Last but not least, we need to cover the two gentlemen who
worked as the backbone of the M*A*S*H 4077th ’s – its clerks: Radar
O’Reilly and then Max Klinger. Radar was
perhaps one of the youngest soldiers in the camp – barely graduating from high
school before he enlisted in the Army.
In many ways, he was still very much a kid who had to learn to grow up quickly
in order to survive. Luckily, he was a
fast learner and quickly made himself indispensable to the two Officers in
Command: Colonel Blake, then Colonel Potter. Towards the second half of the
series, Radar gets shipped home when he is granted a “Hardship Discharge” due
to the death of his Uncle Ed. He returns
home to Ottumwa, Iowa to manage his family’s farm and to take care of his mother. This is where we pick up.
Any time Radar would talk about his mother and his family
farm, it was always with the utmost fondness, longing, and sense of
responsibility. Based on this, I would
say that Radar returned home and settled eagerly into his new role as patriarch
of the house, as well as a big-man-on-campus type now that he was the only Army
veteran in this small farm town. However,
there were two problems: first, although he relished being home and running the
show, he also discovered that it wasn’t quite enough for him after returning
from life-and-death Korea. While Korea
was terrifying, boring, lonely, crowded, too cold, and too hot, it was at all
times exciting, different and exotic.
After so much over-stimulation, Radar couldn’t help but to feel like he
was going through the motions in low-key Ottumwa. How could he sit in the local coffee shop musing
about whether “we’d get some rain soon” when he had witness so much horror and
triumph of the human spirit while at war?
He couldn’t help but to daydream about his Army family and wonder if
they were all happy and content and safe now that they were all back home as
well. Nonetheless, and mostly for lack
of knowing any other path to take, Radar tried to content himself with his Iowa
life. The second problem that Radar
encountered happened a little farther down the road: after a decade or so of
taking care of his mother and the farm, he had grown tired of the confines of
his environment.
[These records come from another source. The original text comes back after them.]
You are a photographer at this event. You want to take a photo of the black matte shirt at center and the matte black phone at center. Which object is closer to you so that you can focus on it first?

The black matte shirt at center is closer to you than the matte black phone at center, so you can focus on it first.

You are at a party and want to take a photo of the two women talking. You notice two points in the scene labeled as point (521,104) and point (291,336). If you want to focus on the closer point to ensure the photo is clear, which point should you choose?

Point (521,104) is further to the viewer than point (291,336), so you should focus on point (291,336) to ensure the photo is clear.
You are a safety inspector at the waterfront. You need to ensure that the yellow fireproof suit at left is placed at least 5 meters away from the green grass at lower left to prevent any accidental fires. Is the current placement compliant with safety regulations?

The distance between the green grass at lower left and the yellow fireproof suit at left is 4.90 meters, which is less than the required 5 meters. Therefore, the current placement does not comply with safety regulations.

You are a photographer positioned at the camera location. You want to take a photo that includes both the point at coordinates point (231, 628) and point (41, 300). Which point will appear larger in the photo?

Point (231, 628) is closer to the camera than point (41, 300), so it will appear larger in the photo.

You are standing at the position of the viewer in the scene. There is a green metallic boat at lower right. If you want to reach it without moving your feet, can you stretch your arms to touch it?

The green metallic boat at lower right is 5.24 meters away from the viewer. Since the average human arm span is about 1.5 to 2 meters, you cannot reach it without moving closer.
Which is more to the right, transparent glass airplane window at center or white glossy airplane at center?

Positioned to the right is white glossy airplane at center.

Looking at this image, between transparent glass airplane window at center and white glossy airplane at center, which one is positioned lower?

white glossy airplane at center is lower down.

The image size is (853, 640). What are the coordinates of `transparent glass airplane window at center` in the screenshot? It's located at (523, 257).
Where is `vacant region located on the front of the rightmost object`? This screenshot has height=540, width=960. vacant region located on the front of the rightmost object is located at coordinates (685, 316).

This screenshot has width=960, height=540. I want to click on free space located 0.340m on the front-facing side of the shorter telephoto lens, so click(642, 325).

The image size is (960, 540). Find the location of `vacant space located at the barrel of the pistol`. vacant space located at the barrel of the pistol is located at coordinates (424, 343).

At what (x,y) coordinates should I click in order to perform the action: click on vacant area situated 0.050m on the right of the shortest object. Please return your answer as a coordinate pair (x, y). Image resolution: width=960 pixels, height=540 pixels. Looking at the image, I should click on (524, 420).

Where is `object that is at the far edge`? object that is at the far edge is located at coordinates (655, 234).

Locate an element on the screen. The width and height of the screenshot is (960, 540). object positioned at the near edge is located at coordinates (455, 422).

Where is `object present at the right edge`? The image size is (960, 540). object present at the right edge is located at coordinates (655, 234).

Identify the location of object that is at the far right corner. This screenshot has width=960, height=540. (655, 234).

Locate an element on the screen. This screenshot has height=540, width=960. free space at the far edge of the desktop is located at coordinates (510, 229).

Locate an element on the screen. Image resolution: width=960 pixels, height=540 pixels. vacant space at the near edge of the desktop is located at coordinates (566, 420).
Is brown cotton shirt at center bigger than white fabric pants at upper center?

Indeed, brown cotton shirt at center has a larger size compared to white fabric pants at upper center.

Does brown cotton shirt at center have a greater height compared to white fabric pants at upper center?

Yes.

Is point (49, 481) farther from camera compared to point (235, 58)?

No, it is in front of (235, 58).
Mrs. O’Reilly had grown
older and more dependent upon him, and Radar knew she would not welcome a new
Mrs. O’Reilly in his life. Occasionally,
Radar went out on dates with a local girl or two, but he was always home before
his mother’s bedtime so he didn’t keep her up and waiting. Over time, Radar grew resentful of this
situation but again, for lack of knowing any other path to take, he just kept
going along. When Radar was about 32
years old his mother died. At first, he
did not change a thing about his life; he mourned his loss and kept up the
farm. But within 6 months, Radar came to
the conclusion that it was now-or-never, and he leased the farm to some local farmers
and packed up and moved to the big city – Cincinnati. There, the first thing he did was to get a
job as a clerk in an office as this was the only other thing he knew how to do
besides farming. This job was different
than he recalled his job was in the Army: everything moved slowly and systematically,
and he was nobody’s Right Hand Man.
Nevertheless, Radar enjoyed the job and its intellectual
stimulation. Over the years, Radar worked
his way up to Chief Operating Officer of this mid-sized company. When he was 55 yrs old, he sold his family
farm which made him financially secure for life (along with his company
pension). Radar is 63 yrs old as he
heads to the Dedication Ceremony of the Korean War Memorial.